HOME » PSYCHOLOGIA » SZTU(CZ)KA WPŁYWANIA

Przejdz do dołu stronyStrona: 1 / 1    strony: [1]

Sztu(cz)ka wpływania

Robert Cialdini, Agnieszka Chrzanowska
  
Admin
04.12.2009 20:59:42
poziom 6



Grupa: Administrator 

Lokalizacja: Admin

Posty: 1590 #381218
Od: 2009-6-1
Każdego dnia jesteśmy obiektami manipulacji, sami też próbujemy wpływać na innych. Okazuje się, że ofiarą manipulacji może paść nawet światowej sławy badacz wpływu społecznego ROBERT CIALDINI, który w rozmowie z Agnieszką Chrzanowską opowiada o swoich doświadczeniach z manipulacją oraz radzi, jak jej nie ulegać.

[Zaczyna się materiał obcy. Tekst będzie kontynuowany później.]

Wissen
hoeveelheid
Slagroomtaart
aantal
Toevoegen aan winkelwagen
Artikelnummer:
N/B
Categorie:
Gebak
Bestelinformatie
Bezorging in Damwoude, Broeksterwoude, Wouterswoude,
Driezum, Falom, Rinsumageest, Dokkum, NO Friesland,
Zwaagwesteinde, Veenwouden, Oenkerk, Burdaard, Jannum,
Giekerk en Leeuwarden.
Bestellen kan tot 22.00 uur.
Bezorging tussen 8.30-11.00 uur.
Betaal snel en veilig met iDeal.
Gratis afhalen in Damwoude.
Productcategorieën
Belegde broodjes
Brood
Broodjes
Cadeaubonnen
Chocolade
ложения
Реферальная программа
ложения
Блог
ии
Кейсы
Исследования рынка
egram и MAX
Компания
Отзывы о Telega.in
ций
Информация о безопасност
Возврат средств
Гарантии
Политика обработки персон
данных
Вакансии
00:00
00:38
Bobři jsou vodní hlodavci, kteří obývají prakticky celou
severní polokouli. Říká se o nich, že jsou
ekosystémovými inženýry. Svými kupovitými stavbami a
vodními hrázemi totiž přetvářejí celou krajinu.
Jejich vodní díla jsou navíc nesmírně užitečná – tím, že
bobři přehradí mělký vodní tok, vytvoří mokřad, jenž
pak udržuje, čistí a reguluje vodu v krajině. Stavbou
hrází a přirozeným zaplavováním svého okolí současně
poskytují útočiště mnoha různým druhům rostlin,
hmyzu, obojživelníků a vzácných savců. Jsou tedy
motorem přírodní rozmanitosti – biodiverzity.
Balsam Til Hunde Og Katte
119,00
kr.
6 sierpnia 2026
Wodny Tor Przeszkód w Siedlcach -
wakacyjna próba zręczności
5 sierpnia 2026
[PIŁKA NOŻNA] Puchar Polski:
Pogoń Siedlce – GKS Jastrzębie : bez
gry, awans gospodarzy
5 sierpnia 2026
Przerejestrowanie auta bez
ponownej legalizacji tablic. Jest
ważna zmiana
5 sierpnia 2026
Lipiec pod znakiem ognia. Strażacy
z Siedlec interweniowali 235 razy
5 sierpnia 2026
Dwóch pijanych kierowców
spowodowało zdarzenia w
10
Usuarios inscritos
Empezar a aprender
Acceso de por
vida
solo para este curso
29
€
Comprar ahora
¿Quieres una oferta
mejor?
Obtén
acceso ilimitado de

Robert Cialdini jest profesorem psychologii i marketingu na Uniwersytecie Stanu Arizona. Prowadzi badania nad wpływem społecznym i w tej dziedzinie jest najczęściej cytowanym psychologiem społecznym na świecie. Jego książka Wywieranie wpływu na ludzi. Teoria i praktyka stała się światowym bestsellerem. Jest również współautorem m.in.: Tak! 50 sekretów nauki perswazji oraz Psychologia społeczna. Rozwiązane tajemnice.

AGNIESZKA CHRZANOWSKA: – Czy uległ Pan kiedykolwiek manipulacji?
ROBERT CIALDINI:
– Oczywiście! Dlatego zacząłem badać mechanizmy wpływu społecznego. Wielokrotnie zdarzyło mi się kupić rzeczy, których wcale nie chciałem albo przekazać datek na sprawę, o której nic właściwie nie wiedziałem. Uświadomiłem sobie, że coś skłaniało mnie do takiego zachowania. I było to coś innego niż tylko jakość produktów lub ich wartość. Zrozumiałem, że kryje się za tym psychologia. Zacząłem badać wpływ społeczny oraz manipulację niejako w formie samoobrony, chciałem bowiem dowiedzieć się, jakie czynniki wpływu i jakie środki nacisku sprawiają, że postępuję tak a nie inaczej.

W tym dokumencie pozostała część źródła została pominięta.